A 3PL, or 3rd party logistics provider, refers to the use of a 3rd party, which optimises the supply chain by taking on aspects of distribution, warehousing and fulfilment, on behalf of a business.

The role of the 3rd party logistics provider is to act as an intermediary between two other parties involved in the supply chain. They could be managing the logistics of anything from transporting raw materials from suppliers to manufacturers, to delivering finished products from manufacturers to retailers.

The use of the 3PL model can be a cost-effective way for business to take advantage of a responsive, dynamic and fast-paced supply chain. It makes it easy to meet (and exceed) the service demands of today’s customers, without spending excessive resources on the logistics process.

What is the difference between 1PL, 2PL, 3PL, 4PL and 5PL?

3PL is the most commonly referred to of the logistics configurations, but as mentioned, there are other options.

First-Party Logistics (1PL)

A 1st party logistics operation simply involves a business which moves their goods from one location to another.

Example of 1PL:

An independent furniture maker, producing chairs in the workshop and using their own vehicles to deliver them directly to a local store for sale.

Second-Party Logistics (2PL)

In 2nd party logistics operation, a business owns vehicles and uses them to move goods from one location to another, on behalf of another business.

Example of 2PL:

In our furniture example, the furniture maker is still producing chairs in the workshop, but they are now using a courier to deliver them to the store for sale.

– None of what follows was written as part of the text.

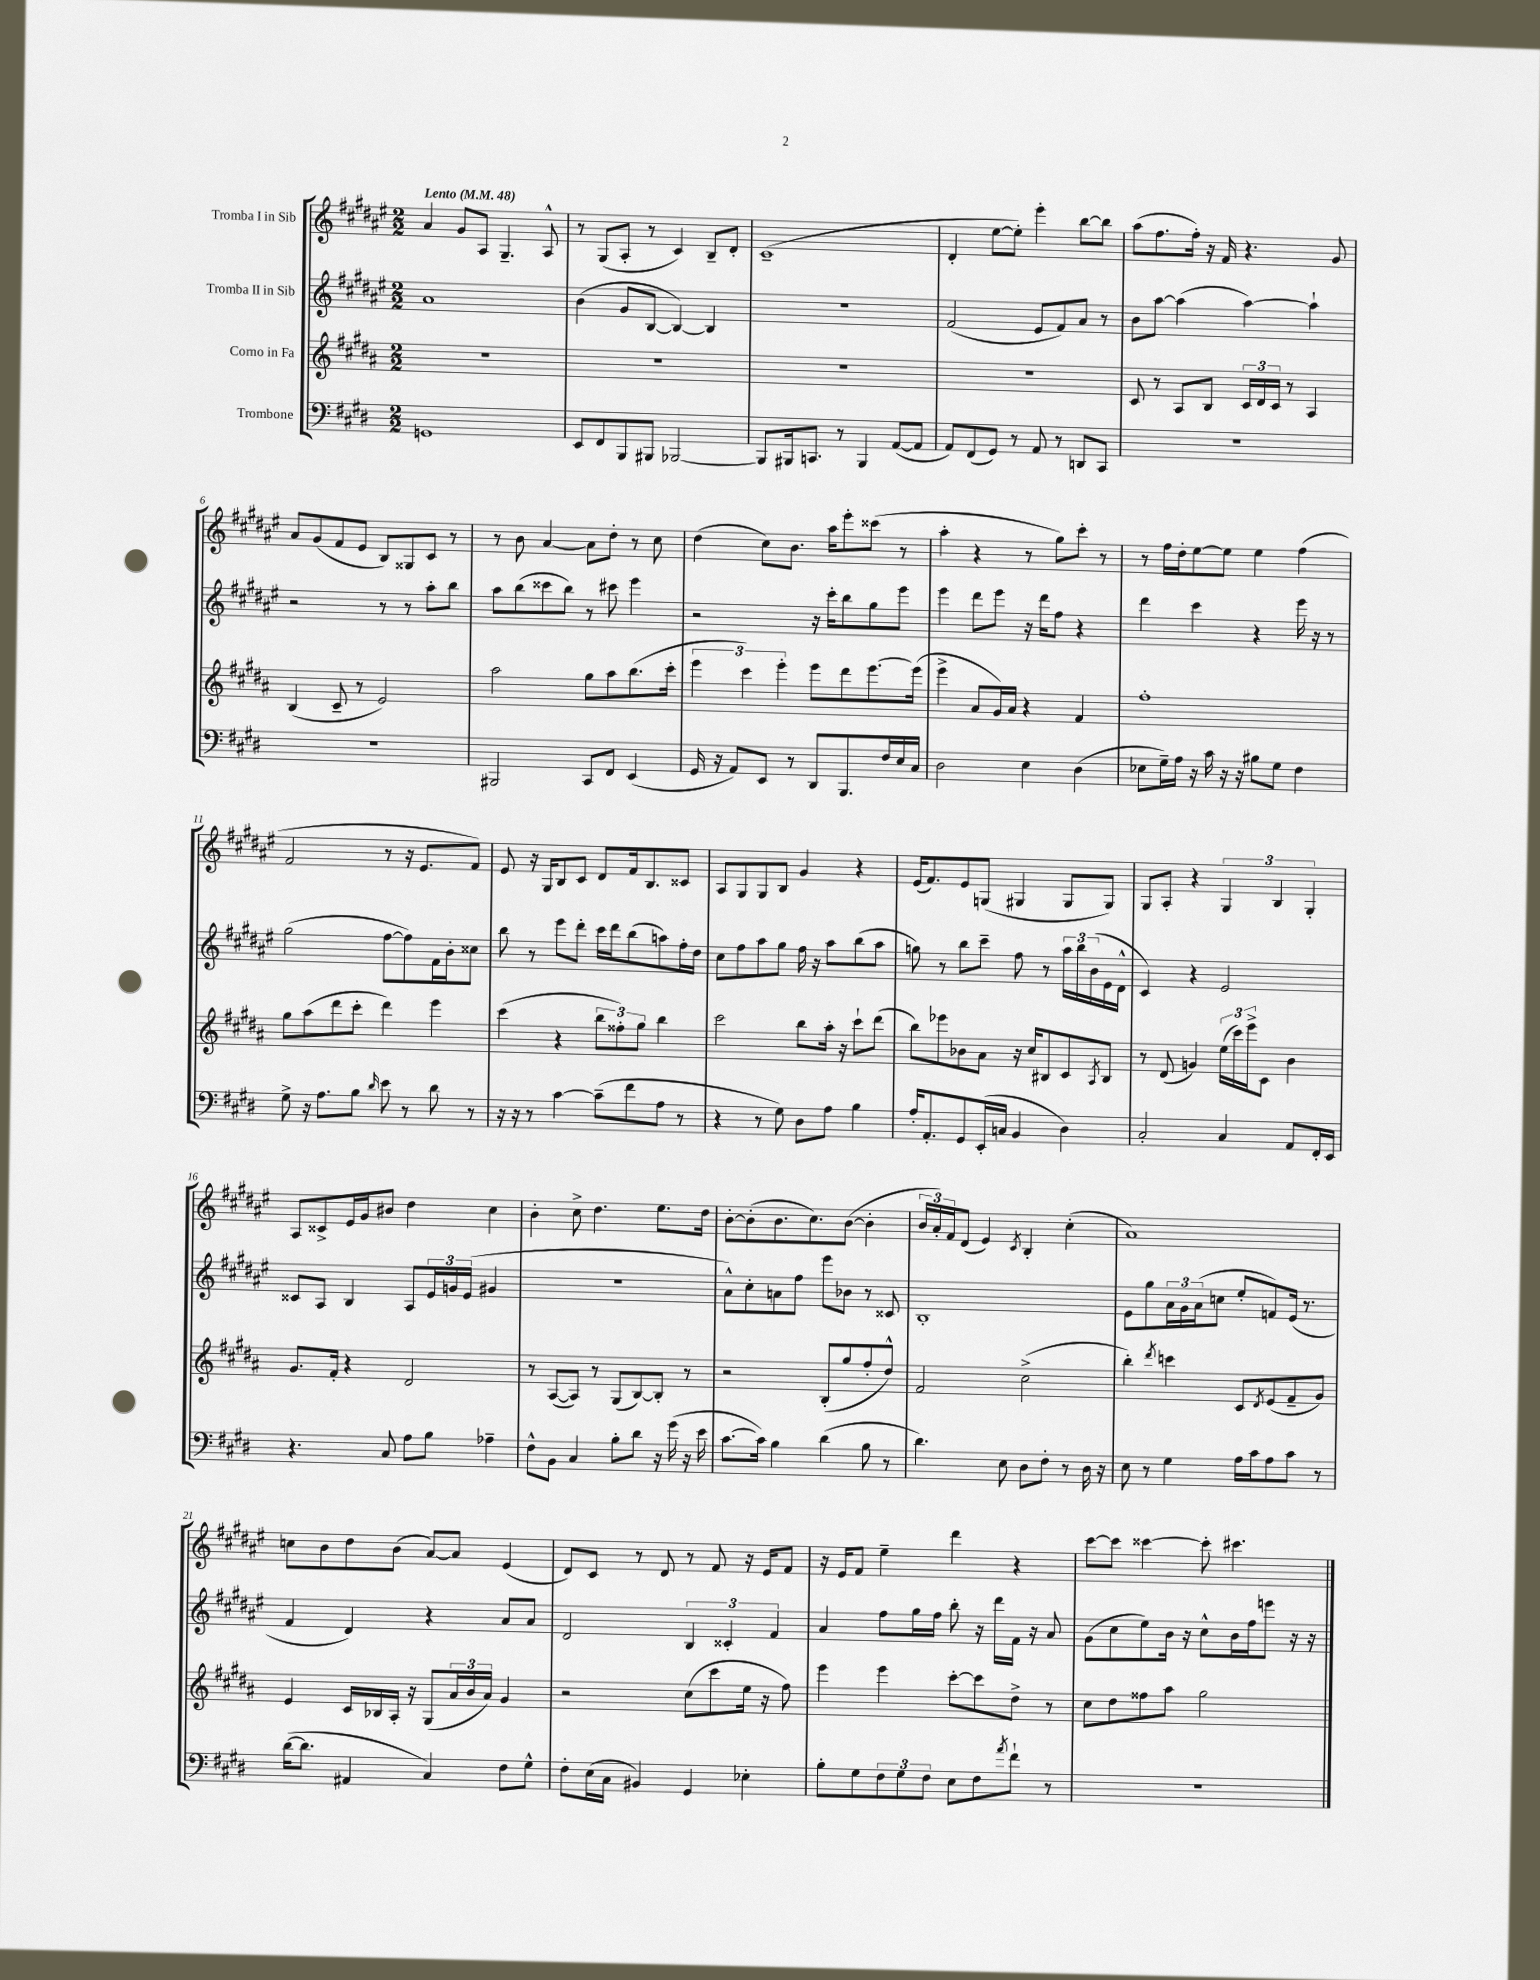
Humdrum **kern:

Third-Party Logistics (3PL)

The most commonly referred-to setup is 3rd party logistics. While the business would still manage the overall logistics, use of a 3PL provider outsources the full transportation and logistics operation to a provider. The 3PL may also provide additional services that add value to the supply chain, like packaging or boxing.

Example of 3PL:

For our furniture maker, a 3PL might collect the chairs and package them in branded boxes before delivering them to the store for sale. 

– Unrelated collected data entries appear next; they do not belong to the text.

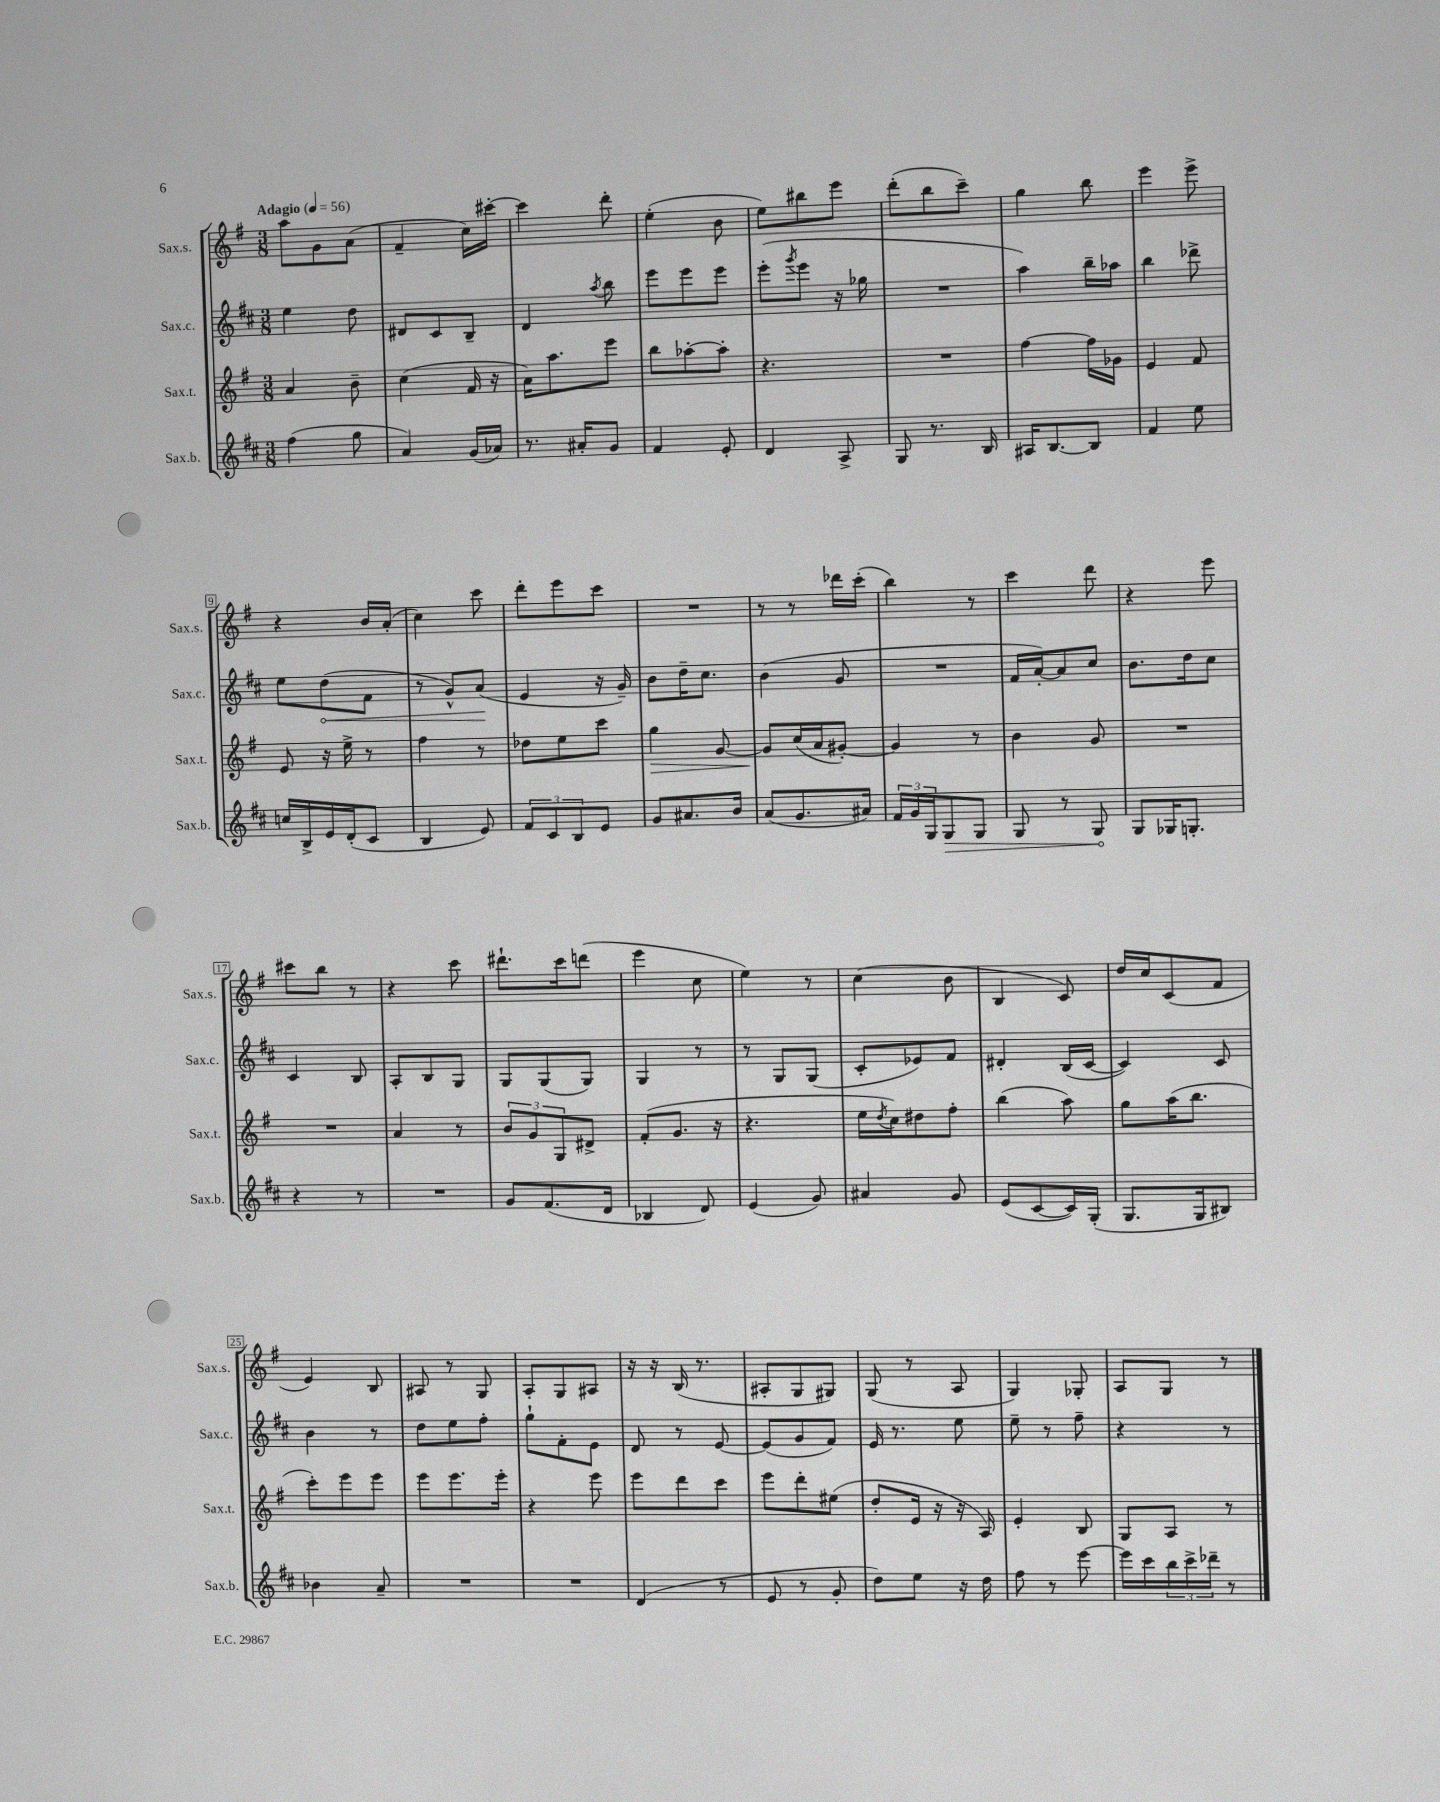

**kern	**kern	**kern	**kern
*staff4	*staff3	*staff2	*staff1
*clefG2	*clefG2	*clefG2	*clefG2
*k[f#c#]	*k[f#]	*k[f#c#]	*k[f#]
*M3/8	*M3/8	*M3/8	*M3/8
*MM56	*MM56	*MM56	*MM56
(4ff#	4a	4ee	8aa
.	.	.	8g
8gg	8b~	8dd	(8a
=	=	=	=
4a)	(4cc	8d#	4f#~
.	.	8c#	.
(16g	16f#	8B~	16cc)
16a-)	16r	.	[16ccc#'
=	=	=	=
8.r	16a)	4d	4ccc#]
.	8.aa	.	.
16a#'	.	.	.
.	.	8qaa	.
8g	8eee	8bb	8ddd'
=	=	=	=
4f#	8bb	8eee	(4ee'
.	[8aa-'	8eee	.
8e'	8aa-']	8eee	8b
=	=	=	=
4d	4.r	(8eee'	8ee)
.	.	8qggg	.
.	.	8eee	8bb#
8A^	.	16r	8eee
.	.	16gg-	.
=	=	=	=
8G	4.r	4.r	(8ddd'
8.r	.	.	8bb
.	.	.	8ccc~)
16B	.	.	.
=	=	=	=
16A#	[4ff#	4aa)	4gg
[8.B	.	.	.
8B]	16ff#]	16bb~	8bb
.	16g-	16aa-	.
=	=	=	=
4f#	4e	4bb	4eee
8ee	8f#	8ddd-^	8eee^
=	=	=	=
16cc	8e	8ee	4r
16B^	.	.	.
16e	16r	(8dd	.
(16d'	16ee^	.	.
8c#	8r	8f#	16b
.	.	.	(16a'
=	=	=	=
4B	4ff#	8r	4cc)
.	.	8g^^)	.
8e)	8r	(8a	8ccc
=	=	=	=
12f#	8dd-	4e	8ddd'
12c#	.	.	.
.	8ee	.	8eee
12B	.	.	.
8e	8ccc	16r	8ccc
.	.	16g~)	.
=	=	=	=
8g	4gg	8b	4.r
8.a#	.	16dd~	.
.	.	8.cc#	.
.	[8g	.	.
16b	.	.	.
=	=	=	=
(8a	8g]	(4b	8r
8.g	(16cc	.	8r
.	16a	.	.
.	[8g#')	8g	16ddd-
16a#)	.	.	(16ccc'
=	=	=	=
24f#	4g#]	4.r	4bb)
24g	.	.	.
24G	.	.	.
8G	.	.	.
8G	8r	.	8r
=	=	=	=
8G	4b	16f#	4ccc
.	.	[16a')	.
8r	.	8a]	.
8G	8g	8cc#	8ddd
=	=	=	=
8G	4.r	8.b	4r
16G-	.	.	.
8.G'	.	16dd	.
.	.	8cc#	8eee
=	=	=	=
4r	4.r	4c#	8ccc#
.	.	.	8bb
8r	.	8B	8r
=	=	=	=
4.r	4a	8A'	4r
.	.	8B	.
.	8r	8G	8ccc
=	=	=	=
8g	12b	8G	8.ddd#`
.	12g	.	.
(8.f#	.	(8G	.
.	12G	.	.
.	.	.	16ccc
.	8d#^	8G)	(8ddd
16d	.	.	.
=	=	=	=
4B-	(8f#'	4G	4eee
.	8.g	.	.
8d)	.	8r	8cc
.	16r	.	.
=	=	=	=
(4e	4.r	8r	4ee)
.	.	8G	.
8g)	.	(8G	8r
=	=	=	=
4a#	16ee	8c#'	(4cc
.	8qdd	.	.
.	16cc)	.	.
.	8dd#	8e-)	.
8g	8ff#'	8f#	8b
=	=	=	=
(8e	(4bb	4d#'	4B
[8c#	.	.	.
16c#])	8aa)	(16B	8c)
(16G'	.	[16c#	.
=	=	=	=
8.G	8gg	4c#])	16dd
.	.	.	16cc
.	(16aa	.	(8c
16G	8.bb	.	.
8B#)	.	8c#	8f#
=	=	=	=
4b-	8ccc')	4b	4e)
.	8eee	.	.
8a~	8eee	8r	8B
=	=	=	=
4.r	8eee	8dd	8A#
.	8.eee	8ee	8r
.	.	8ff#'	8G
.	16eee'	.	.
=	=	=	=
4.r	4r	8gg`	8A'
.	.	8f#'	8G
.	8eee	8e	8A#
=	=	=	=
(4d	8eee	8d	16r
.	.	.	16r
.	8ddd	8r	(16B
.	.	.	8.r
8r	8ccc	[8e	.
=	=	=	=
8e	8eee	(8e]	8A#'
8r	8ddd'	8g	8G
8g'	(8ee#	8f#)	8G#)
=	=	=	=
8dd)	8dd'	16e	(8G
.	.	8.r	.
8ee	16e	.	8r
.	16r	.	.
16r	16r	8ee	8A
16dd	16A)	.	.
=	=	=	=
8ff#	4e'	8ee~	4G)
8r	.	8r	.
[8eee	8B	8ff#~	8G-'
=	=	=	=
16eee]	8G	4r	8A
16ccc#	.	.	.
24bb	8A	.	8G
24ccc#^	.	.	.
24ddd-~	.	.	.
8r	8r	8r	8r
==	==	==	==
*-	*-	*-	*-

Fourth Party Logistics (4PL)

The 4th party logistics model takes it one step further. A 4PL provider strategically manages the logistics operation on behalf of another business. Essentially, using a 4PL allows a business to outsource its entire supply chain.

Example of 4PL:

A 4PL would not only collect the chairs from the manufacturer and package them before delivery, but could also be expected to store them in a warehouse until the retail store requires inventory, monitor stock levels, and proactively manage communication between the retailer and manufacturer to ensure efficient production levels.

Fifth-Party Logistics (5PL)

A 5th party logistics provider does everything that a 4PL does, in terms of managing the logistics operation on behalf of another business, whilst also developing and optimising the entire end-to-end supply chain network. A 5PL provider typically offers increased efficiency through the use of advanced technology and data.

Example of 5PL:

A 5PL would manage the logistics of the entire supply chain network on behalf of the furniture manufacturer. This could include not only monitoring inventory and requesting a fluctuation in production to maintain stock levels but also ordering and delivering the raw materials from suppliers to the furniture workshop, to ensure that production remains consistent.